### [TO DO]
Locate every line in the records below that contains the word "wrist" and copy each of those lines. Case counts.

[Images with pose keypoints]
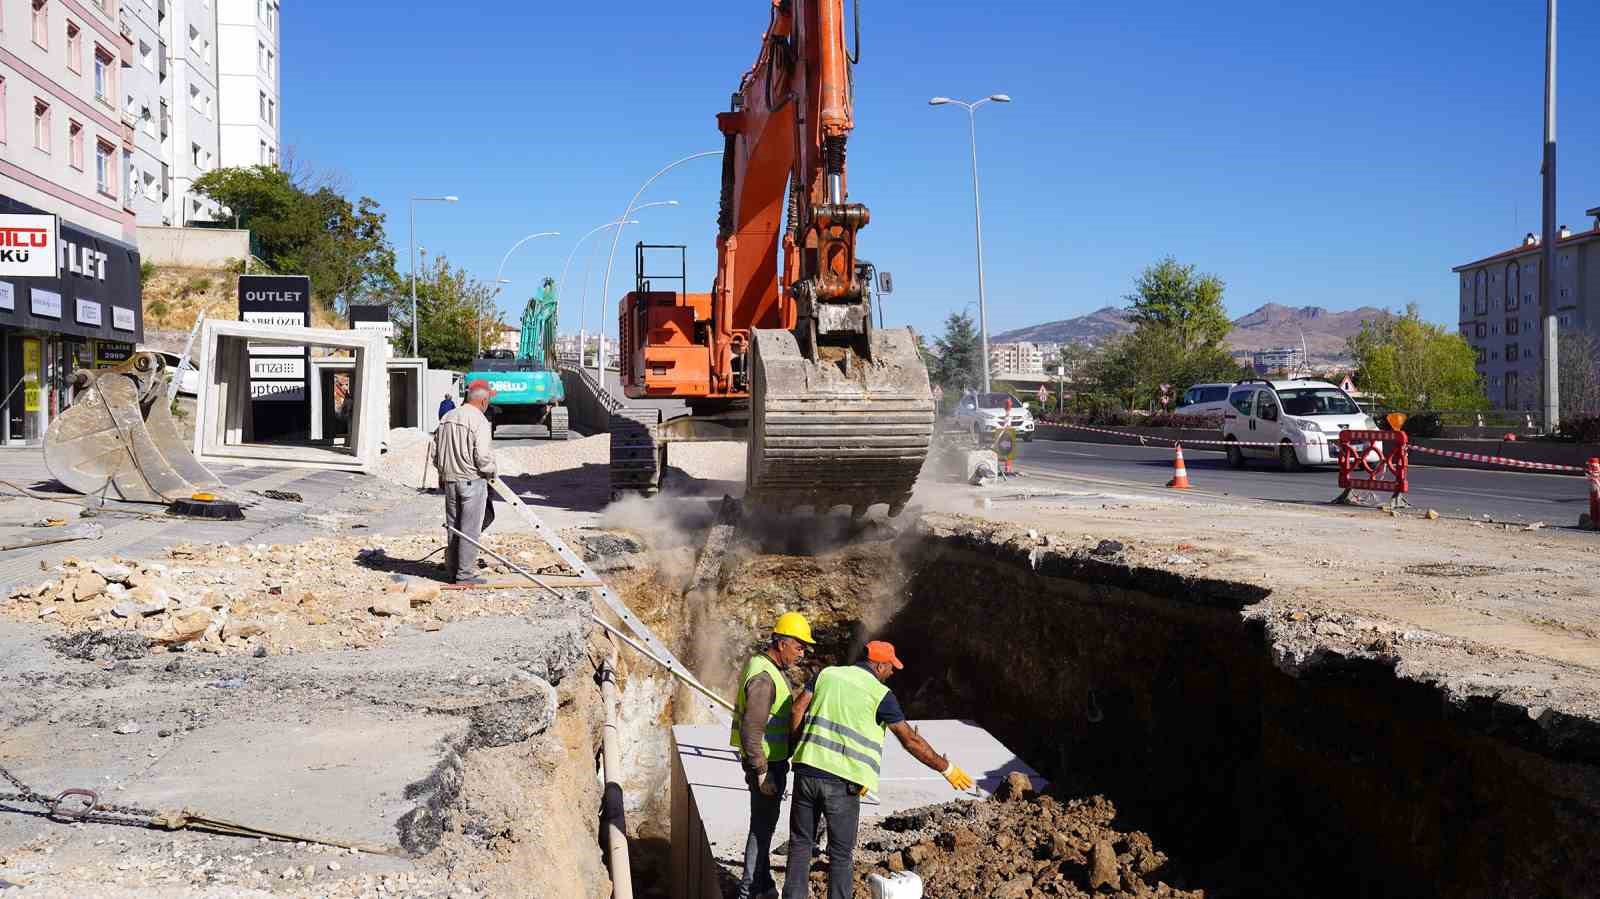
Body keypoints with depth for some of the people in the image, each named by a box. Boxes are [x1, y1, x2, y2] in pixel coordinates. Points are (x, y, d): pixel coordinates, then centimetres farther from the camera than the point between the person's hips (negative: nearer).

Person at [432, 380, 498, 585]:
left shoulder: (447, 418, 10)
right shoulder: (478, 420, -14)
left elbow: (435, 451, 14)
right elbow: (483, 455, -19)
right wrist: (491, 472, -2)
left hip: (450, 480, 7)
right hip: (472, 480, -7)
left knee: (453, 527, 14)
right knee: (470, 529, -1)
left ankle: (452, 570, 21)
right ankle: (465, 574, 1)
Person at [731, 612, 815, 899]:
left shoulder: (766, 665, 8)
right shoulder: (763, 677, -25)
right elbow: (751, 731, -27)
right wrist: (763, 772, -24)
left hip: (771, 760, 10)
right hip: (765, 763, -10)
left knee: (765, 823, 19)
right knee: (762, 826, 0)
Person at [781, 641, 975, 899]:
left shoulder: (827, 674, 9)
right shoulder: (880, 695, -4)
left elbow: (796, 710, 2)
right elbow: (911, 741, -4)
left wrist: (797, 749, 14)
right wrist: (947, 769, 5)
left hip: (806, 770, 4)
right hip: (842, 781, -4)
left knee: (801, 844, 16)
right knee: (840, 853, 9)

### [TASK RESPONSE]
right wrist: (491, 472, -2)
right wrist: (763, 772, -24)
left wrist: (797, 749, 14)
right wrist: (947, 769, 5)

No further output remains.